▶ _Assigned task_
Please could you give again the lines from the one holding "Task: Summarize the" through the final line of the data below, exactly, with no other lines?

▶ _Available data_
*** Begin section ***
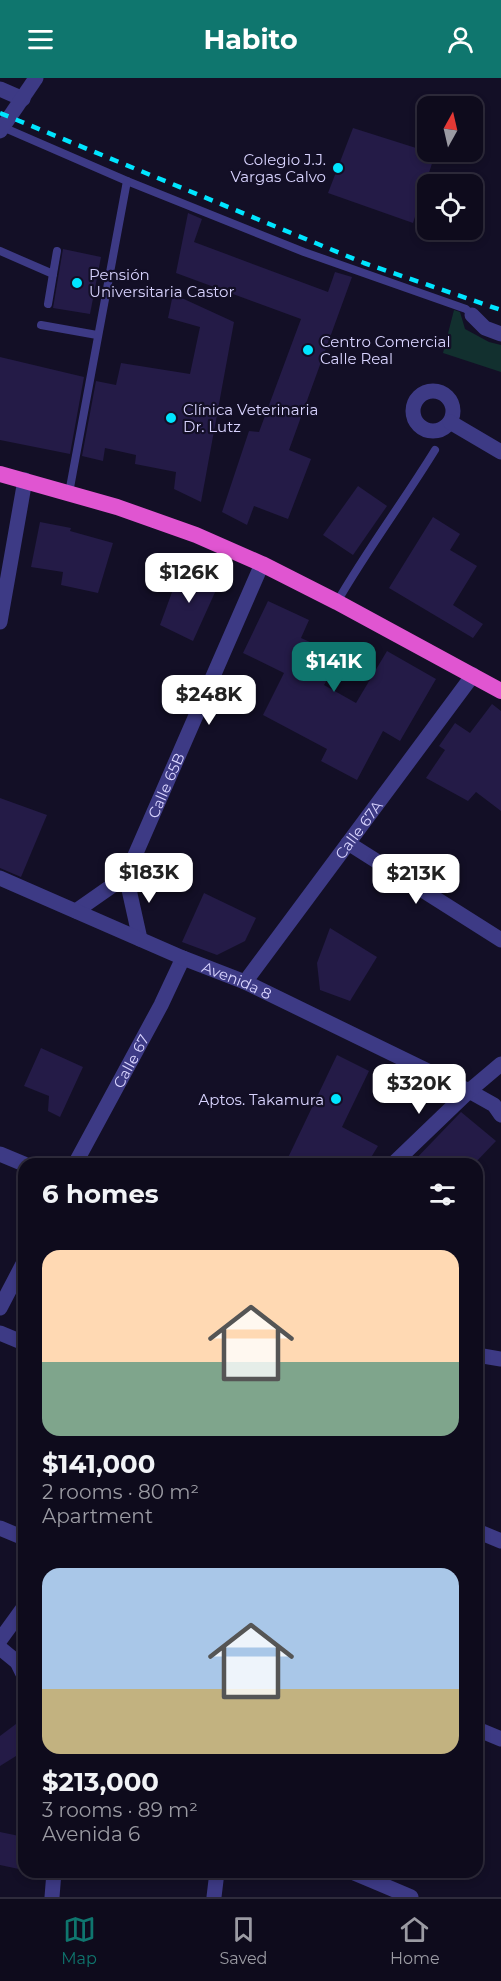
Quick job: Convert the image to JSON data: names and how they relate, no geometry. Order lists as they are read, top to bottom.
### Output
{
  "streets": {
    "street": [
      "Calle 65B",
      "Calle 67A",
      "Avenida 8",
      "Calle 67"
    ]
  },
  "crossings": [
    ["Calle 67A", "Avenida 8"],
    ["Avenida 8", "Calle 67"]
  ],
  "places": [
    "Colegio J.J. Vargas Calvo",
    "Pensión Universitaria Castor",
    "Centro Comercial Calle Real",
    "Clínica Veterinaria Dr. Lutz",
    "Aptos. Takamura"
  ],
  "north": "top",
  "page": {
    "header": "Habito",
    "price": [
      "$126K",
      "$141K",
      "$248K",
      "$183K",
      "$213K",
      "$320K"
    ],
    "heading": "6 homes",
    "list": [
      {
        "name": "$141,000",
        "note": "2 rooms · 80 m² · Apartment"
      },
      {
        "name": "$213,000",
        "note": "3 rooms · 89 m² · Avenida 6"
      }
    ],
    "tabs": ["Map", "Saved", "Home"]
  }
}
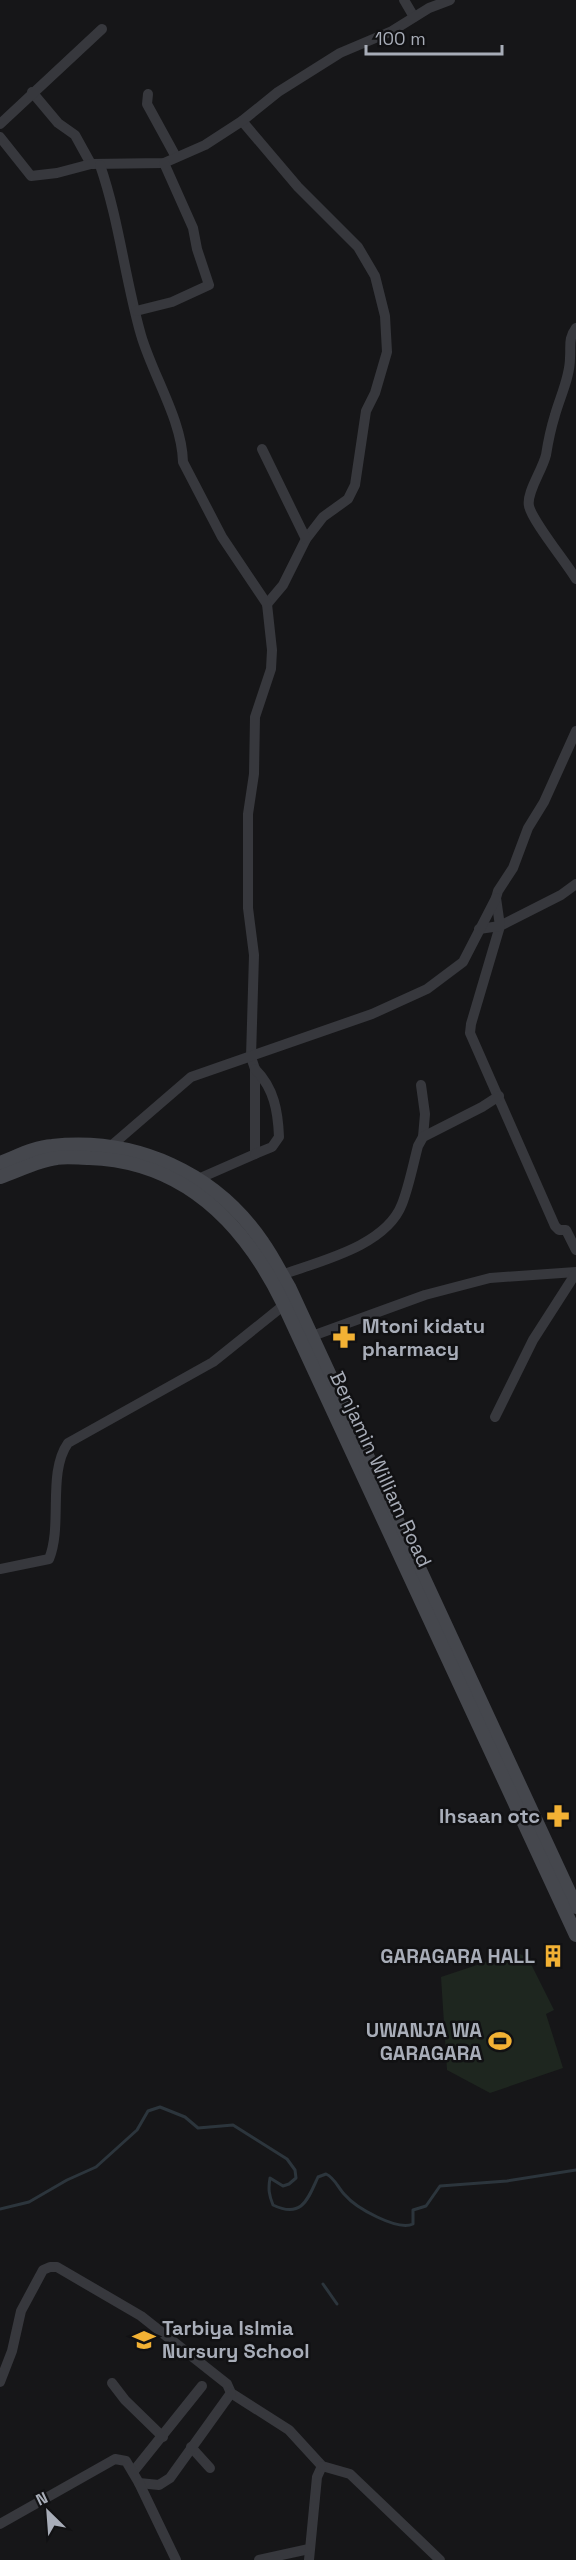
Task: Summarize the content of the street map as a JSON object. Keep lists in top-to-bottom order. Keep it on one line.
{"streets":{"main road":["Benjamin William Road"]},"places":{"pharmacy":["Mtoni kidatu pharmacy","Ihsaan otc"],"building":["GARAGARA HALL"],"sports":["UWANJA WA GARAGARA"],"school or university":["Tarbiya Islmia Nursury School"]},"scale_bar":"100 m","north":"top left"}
*** End section ***
▶ _Worked solution_
Task: Summarize the content of the street map as a JSON object. Keep lists in top-to-bottom order. Keep it on one line.
{"streets":{"main road":["Benjamin William Road"]},"places":{"pharmacy":["Mtoni kidatu pharmacy","Ihsaan otc"],"building":["GARAGARA HALL"],"sports":["UWANJA WA GARAGARA"],"school or university":["Tarbiya Islmia Nursury School"]},"scale_bar":"100 m","north":"top left"}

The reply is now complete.